An expansive mansion on the Upper East Side was a hotbed of social cross-pollination and uncanny pairings Thursday night. Inside glossy wood-paneled rooms with ornately carved ceilings, young models fraternized with titled Europeans and Hollywood actors. It was the kind of scene where, upon sidling up to the bar during cocktails, one might overhear Peter Brant II proclaiming to the model Hanne Gaby Odiele, “I just can’t trust Australians anymore!” Or one might watch Michael Avedon, grandson of Richard, introduce himself to the identical twin creative hyphenates Cipriana and TK Quann before enquiring, “How did you two meet?”
“In the womb,” replied Cipriana with the most generous of smiles.
Witty banter aside, the occasion marked the debut of Sara Battaglia's capsule handbag collection for Salvatore Ferragamo, and W, where her sister Giovanna is a contributing editor, and James Ferragamo were throwing her a party inspired by the "Haute Bohemians" portfolio in the May issue.
“On the weekend, I’m always bohemian. It’s how I work, music, barefoot sometimes…”
“I can be bohemian upon request,” offered Ferragamo, nodding to his leather bomber jacket and white button-down shirt as evidence. “How did I do?”
A few of the subjects from the portfolio and accompanying video shot by Emma Summerton were in attendance, among them the countess Debonnaire von Bismarck, model Emile di Robilant, artist Hope Atherton and Uberta Zambeletti, a designer and owner of the eccentric Wait and See boutique in Milan.
“Il ragazzo con i capelli biondi,” she nudged a friend glancing towards the musician and Hollywood progeny Gabriel-Kane Day-Lewis (for non-Italian speakers, that would be “the boy with the blond hair”). “He was so smart and fun.” Star Trek star Zachary Quinto was not in the portfolio but at least he had a good story from a recent trip to London.
“I cut my hand. I was defending an elderly woman who was being mugged on the street,” said the actor, waiting a beat. “I wish I was. I was opening a bottle of f--king water.”

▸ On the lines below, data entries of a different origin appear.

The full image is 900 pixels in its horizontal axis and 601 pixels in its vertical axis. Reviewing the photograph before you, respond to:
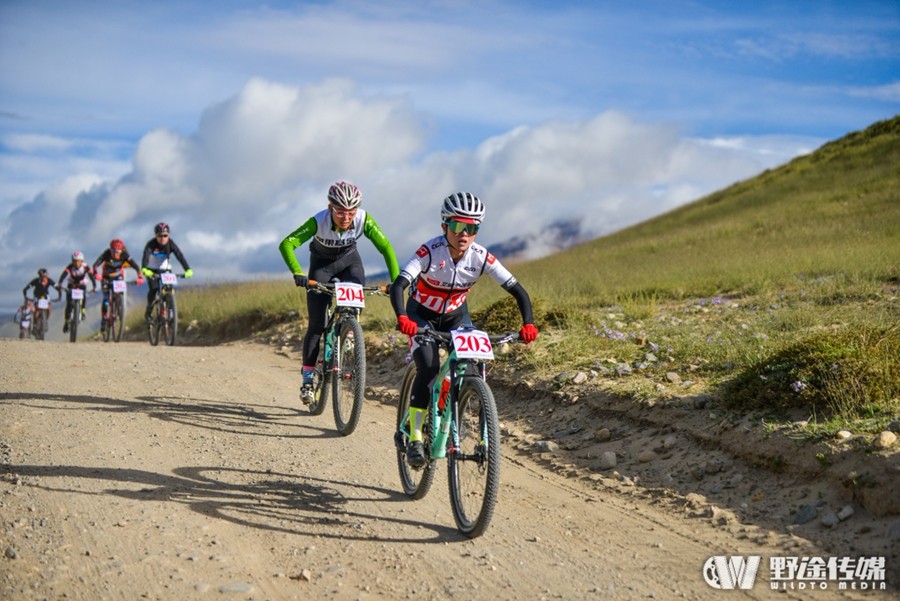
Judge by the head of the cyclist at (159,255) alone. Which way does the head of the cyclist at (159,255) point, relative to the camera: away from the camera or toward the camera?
toward the camera

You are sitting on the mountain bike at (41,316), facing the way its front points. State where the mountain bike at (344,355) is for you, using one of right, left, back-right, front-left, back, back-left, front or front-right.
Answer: front

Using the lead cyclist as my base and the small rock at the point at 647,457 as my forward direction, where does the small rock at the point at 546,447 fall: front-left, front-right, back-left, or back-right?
front-left

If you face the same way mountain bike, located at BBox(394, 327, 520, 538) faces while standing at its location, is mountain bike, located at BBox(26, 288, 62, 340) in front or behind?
behind

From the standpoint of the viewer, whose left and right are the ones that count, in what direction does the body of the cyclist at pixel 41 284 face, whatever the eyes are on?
facing the viewer

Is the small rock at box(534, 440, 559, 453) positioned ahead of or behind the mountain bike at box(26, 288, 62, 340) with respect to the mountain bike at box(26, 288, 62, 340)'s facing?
ahead

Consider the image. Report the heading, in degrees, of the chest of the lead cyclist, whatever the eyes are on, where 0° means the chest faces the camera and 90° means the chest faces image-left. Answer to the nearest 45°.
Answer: approximately 0°

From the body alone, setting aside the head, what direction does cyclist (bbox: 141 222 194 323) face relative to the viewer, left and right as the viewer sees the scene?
facing the viewer

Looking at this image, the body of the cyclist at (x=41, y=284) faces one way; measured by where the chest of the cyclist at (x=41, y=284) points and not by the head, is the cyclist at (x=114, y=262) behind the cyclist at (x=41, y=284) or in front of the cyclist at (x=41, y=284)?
in front

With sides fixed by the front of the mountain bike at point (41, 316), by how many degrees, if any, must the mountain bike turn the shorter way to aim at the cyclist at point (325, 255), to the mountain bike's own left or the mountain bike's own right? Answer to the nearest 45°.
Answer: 0° — it already faces them

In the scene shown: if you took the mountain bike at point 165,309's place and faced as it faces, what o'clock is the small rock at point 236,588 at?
The small rock is roughly at 12 o'clock from the mountain bike.

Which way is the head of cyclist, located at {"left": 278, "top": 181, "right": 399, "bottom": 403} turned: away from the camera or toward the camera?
toward the camera

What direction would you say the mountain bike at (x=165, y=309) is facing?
toward the camera

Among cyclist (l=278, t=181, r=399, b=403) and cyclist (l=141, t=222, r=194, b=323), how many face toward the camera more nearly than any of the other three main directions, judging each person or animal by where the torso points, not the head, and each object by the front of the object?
2
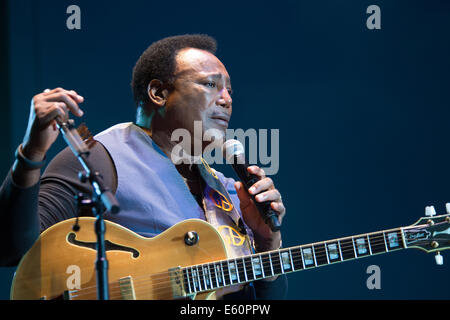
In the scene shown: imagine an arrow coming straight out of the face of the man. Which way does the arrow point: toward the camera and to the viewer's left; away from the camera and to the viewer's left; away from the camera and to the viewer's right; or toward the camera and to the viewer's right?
toward the camera and to the viewer's right

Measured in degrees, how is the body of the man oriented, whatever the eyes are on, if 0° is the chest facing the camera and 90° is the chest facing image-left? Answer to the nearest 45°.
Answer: approximately 315°
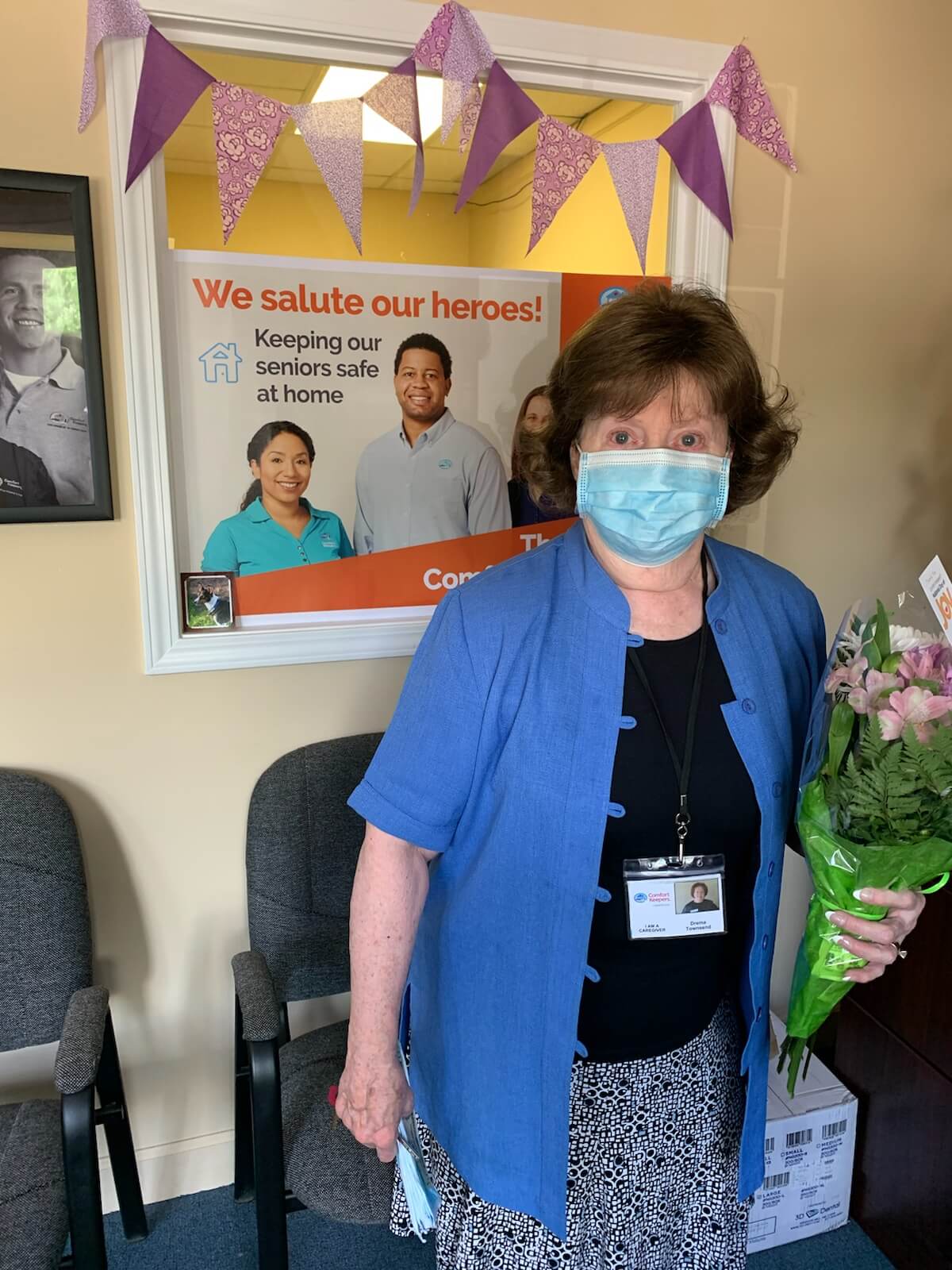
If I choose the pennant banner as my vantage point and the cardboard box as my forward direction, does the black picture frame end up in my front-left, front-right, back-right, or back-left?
back-right

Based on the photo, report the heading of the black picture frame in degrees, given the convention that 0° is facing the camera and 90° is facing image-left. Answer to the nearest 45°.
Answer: approximately 0°

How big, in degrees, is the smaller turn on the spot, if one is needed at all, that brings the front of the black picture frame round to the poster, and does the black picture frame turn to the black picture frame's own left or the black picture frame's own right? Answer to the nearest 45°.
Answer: approximately 90° to the black picture frame's own left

As guests made their way across a gravelly courtyard to long, candlelit tables for dinner, musician Sophie Auster observed, “I don’t know if anyone who is bohemian can really categorize themselves as bohemian. It’s maybe an outside perspective of what people think you are. When you’re so within the thing that you’re living, you’re not really thinking about how it’s perceived from the outside world.”
Being a bohemian, it seems, is in the eyes of the beholder.